I think there’s a few things that can maybe be improved here (just quick thoughts, I may be wrong)

  1. inbounds can be applied on the outer loop
  2. T(0.0) did you mean zero(T) ?
  3. the branch (?) is unnecessary if you do the first loop over n+1:M (unless I’m missing something?) similar question for the second loop
  4. I think d and x potentially have different types so there would be a type promotion in the d[k+1]*x[n-k] operation a lot of times which is not ideal

The package seems useful, kudos :slight_smile:

4 Likes

Thank you @tlienart for having a look at the code, I myself I am learning about how to optimize Julia code and I appreciate your help.

Actually using @inbounds didn’t make much of a difference here, I guess Julia was smart enough to already optimize those loops, one question though, do you know if using @inbounds in the outer loop would apply to any sub-loop and any array in those sub-loops?

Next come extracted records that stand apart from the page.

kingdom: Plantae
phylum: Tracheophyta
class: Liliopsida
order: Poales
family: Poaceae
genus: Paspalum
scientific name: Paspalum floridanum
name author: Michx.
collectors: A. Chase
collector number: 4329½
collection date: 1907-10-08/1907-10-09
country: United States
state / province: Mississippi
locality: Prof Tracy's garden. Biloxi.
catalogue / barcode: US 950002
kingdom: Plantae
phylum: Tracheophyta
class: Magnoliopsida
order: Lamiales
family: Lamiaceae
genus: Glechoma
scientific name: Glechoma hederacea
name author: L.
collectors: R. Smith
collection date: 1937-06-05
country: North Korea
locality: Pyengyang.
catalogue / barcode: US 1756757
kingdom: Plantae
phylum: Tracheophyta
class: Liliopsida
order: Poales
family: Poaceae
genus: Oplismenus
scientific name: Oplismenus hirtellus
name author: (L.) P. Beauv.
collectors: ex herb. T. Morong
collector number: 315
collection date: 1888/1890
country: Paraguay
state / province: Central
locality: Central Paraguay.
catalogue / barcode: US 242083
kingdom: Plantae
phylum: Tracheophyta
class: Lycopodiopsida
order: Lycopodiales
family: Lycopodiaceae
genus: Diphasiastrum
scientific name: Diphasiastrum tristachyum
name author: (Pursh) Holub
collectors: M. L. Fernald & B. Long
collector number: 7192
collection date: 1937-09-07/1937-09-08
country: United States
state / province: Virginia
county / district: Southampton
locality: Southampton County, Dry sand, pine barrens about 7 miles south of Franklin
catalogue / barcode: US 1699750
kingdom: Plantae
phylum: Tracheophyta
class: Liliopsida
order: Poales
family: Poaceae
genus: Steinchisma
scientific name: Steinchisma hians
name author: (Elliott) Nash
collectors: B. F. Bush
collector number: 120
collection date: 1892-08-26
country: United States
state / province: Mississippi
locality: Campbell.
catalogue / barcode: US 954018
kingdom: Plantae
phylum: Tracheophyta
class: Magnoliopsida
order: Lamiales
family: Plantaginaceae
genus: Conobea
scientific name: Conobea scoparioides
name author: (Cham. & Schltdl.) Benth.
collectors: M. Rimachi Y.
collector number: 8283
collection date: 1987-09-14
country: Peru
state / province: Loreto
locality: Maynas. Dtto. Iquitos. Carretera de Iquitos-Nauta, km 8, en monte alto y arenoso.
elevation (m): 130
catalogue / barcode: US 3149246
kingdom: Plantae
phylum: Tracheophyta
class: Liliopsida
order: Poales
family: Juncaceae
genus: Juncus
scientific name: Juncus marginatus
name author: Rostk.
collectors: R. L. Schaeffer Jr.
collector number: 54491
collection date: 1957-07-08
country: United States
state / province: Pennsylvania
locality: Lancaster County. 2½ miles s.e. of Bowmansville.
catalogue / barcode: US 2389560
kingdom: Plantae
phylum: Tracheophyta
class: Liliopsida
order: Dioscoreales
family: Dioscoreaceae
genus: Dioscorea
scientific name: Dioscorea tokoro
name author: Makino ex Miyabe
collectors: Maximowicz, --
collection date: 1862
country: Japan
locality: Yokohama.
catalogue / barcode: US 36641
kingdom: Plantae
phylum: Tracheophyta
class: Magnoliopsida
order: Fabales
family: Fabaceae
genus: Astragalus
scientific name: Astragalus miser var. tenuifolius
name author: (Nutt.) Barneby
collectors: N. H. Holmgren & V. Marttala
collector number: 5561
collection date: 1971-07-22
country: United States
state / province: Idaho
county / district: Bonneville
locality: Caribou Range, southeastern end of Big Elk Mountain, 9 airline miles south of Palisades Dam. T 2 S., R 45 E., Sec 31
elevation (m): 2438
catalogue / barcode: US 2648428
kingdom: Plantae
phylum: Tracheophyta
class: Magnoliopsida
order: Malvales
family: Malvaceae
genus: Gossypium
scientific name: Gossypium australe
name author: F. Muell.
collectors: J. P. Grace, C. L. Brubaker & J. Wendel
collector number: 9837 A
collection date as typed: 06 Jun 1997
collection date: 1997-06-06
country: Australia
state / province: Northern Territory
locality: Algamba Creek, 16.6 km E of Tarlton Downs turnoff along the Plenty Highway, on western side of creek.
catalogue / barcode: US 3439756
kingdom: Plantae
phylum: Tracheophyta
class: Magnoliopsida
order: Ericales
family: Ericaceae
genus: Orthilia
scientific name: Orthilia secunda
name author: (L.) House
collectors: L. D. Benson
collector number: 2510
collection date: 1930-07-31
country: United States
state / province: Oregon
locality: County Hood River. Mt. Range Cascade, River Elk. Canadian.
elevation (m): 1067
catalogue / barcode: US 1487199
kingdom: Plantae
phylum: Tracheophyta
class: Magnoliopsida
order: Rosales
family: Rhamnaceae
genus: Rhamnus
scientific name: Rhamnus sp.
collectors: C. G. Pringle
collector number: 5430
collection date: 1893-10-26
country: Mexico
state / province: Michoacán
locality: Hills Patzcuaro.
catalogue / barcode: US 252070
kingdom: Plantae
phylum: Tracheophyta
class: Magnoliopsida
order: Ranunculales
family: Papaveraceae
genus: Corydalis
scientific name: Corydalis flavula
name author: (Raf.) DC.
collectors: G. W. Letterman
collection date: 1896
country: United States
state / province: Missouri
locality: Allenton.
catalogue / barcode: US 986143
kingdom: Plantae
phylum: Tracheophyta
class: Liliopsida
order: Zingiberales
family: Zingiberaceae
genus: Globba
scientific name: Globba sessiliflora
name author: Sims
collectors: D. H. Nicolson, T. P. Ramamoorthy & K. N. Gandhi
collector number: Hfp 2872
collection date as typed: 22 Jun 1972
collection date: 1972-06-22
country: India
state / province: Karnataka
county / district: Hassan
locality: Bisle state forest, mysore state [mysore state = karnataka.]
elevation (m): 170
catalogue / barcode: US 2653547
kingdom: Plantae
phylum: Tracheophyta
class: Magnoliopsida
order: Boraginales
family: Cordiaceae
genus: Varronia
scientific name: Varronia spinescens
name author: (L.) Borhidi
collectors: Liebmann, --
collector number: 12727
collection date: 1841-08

I am promoting the types’ parameters before I used them, I meant T(0.0) where T is the type of x after a,b,x,si,_ = Base.promote(a,b,x,si,[Base.promote_op(/,B,A)(1.0)])

Yeah, actually I used this formulation because it was easy to test and it was already really fast, I am aware though that if I treat the n-k >0 values outside the loop I do not need (?).

As a matter of fact, I am pushing some optimizations with higher priority on the original code as we speak (for hma in this case) but thanks for the reminder!

3 Likes

Following up on the kind advice on optimization from @tlienart , I wonder if anybody knows of a good tutorial for parallelization on Julia. When I tried @spawn in loess (which admits parallelization for each value) it would become slower instead faster.

Maybe @tkf’s material here

1 Like

If you’re just spawning one task per data point, this will produce a LOT of scheduling overhead. For this particularly problem it seems likely that @threads is the simplest abstraction, the fitting should be similar in duration for each data point, and this macro auto-splits the data into similar sized blocks with N tasks where N = number of OS threads.